In 2007 maakte Douwe de Jong voor de eerste keer kennis met World Servants doordat een klasgenoot van hem het jaar ervoor met een World Servants project mee was geweest. Hij vertelde over zijn project en maakt hiermee Douwe enthousiast. Na de verhalen gehoord te hebben, hoefde hij niet lang na te denken. Enkele weken later had hij zich opgegeven voor een project naar Siddakatte in India in de zomer van 2008 (IN108). Douwe was toen 20 jaar oud en wat hem voornamelijk motiveerde om de reis te maken was het bouwen van de tweede verdieping op de school en de cultuur van India beter leren kennen. Zoals Douwe zelf zegt: “Ik hoopte met World Servants wat meer diepgang in de cultuur te krijgen.  Ik had vragen als ‘Hoe leven de mensen echt?’ ‘Waar houden ze zich mee bezig?’ en ‘Hoe kijken ze tegen de wereld aan?’”. 

Wat hij daar mee maakte ging, volgens hem, nog veel dieper. Het leven bleek daar niet zo rooskleurig. De Indiase mensen hadden weinig geld. De kinderen kregen op school eten omdat een groot deel dit thuis niet kreeg. Als ze het op school ook niet zouden krijgen ging hun leervermogen enorm achteruit. Het was voor hen dan ook geen luxe maar pure noodzaak dat wij als World Servants groep hen kwamen helpen.

“Na het project in 2008 was ik dan ook zeer onder de indruk en heb ik me enkele weken afgezonderd om te verwerken. Mijn kijk op de wereld was veranderd. Dingen die in Nederland zo vanzelfsprekend zijn bleken dat in sommige andere landen blijkbaar niet te zijn. Zoals bijvoorbeeld scholing en iedere dag voldoende eten.”
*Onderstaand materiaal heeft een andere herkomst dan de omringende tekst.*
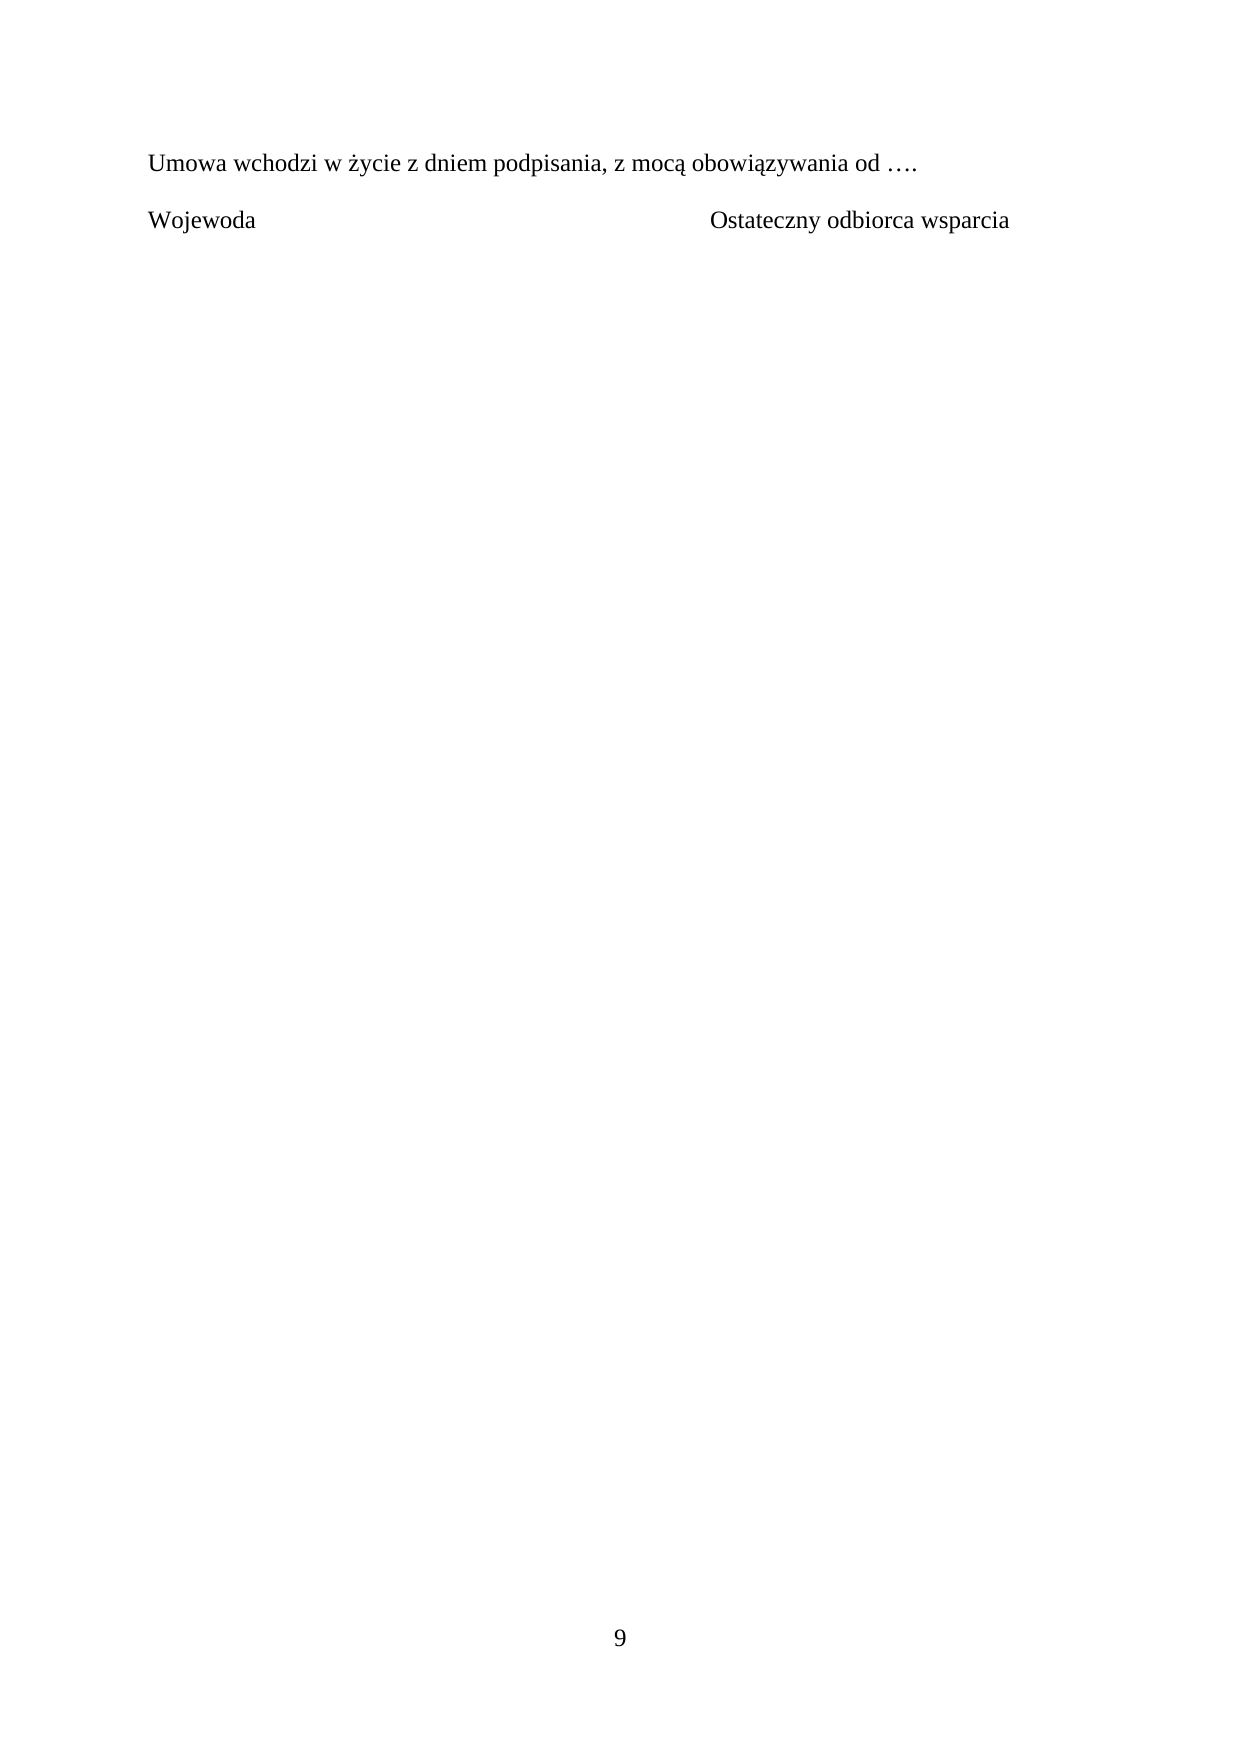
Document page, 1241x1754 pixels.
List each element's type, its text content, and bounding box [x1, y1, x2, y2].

In 2009 besloot hij om zich weer op te gegeven om een project te doen in de zomer van 2010. Dit keer ging hij naar Mafumphizi in Malawi. Zijn belangrijkste motivatie was dat hij  graag wilde helpen om het leven voor de mensen in dit dorp beter te maken. Het project was nog velen malen intenser dan het project in India voor zijn gevoel. Waar er in India alleen geholpen werd door lokale bouwvakkers was er in Malawi een hele gemeenschap die hielp met de bouw. Tijdens de bouw hadden had Douwe veel gesprekken over het leven in Nederland en het leven in Malawi met de lokale bevolking.  Hierdoor leerde hij veel en kreeg nieuwe inzichten. Douwe: “Wat bleek was dat de Malawianen scholing en eten een van de belangrijkste dingen vonden die er waren. Wat in Nederland vaak als heel gewoon gevonden wordt is daar dus wederom niet het geval. Het probleem daar was dat de ouders de kinderen vaak nodig hadden op het land en de kinderen hierdoor geen scholing kregen. Als de kinderen niet op het land hielpen hadden ze geen eten. Als ze wel op het land hielpen zou hun toekomst niet beter worden dan die van hun ouders. Dit met veel ziektes, hoge kindersterfte, weinig voedsel en niet schoon drinkwater. Een enorme vicieuze cirkel dus!”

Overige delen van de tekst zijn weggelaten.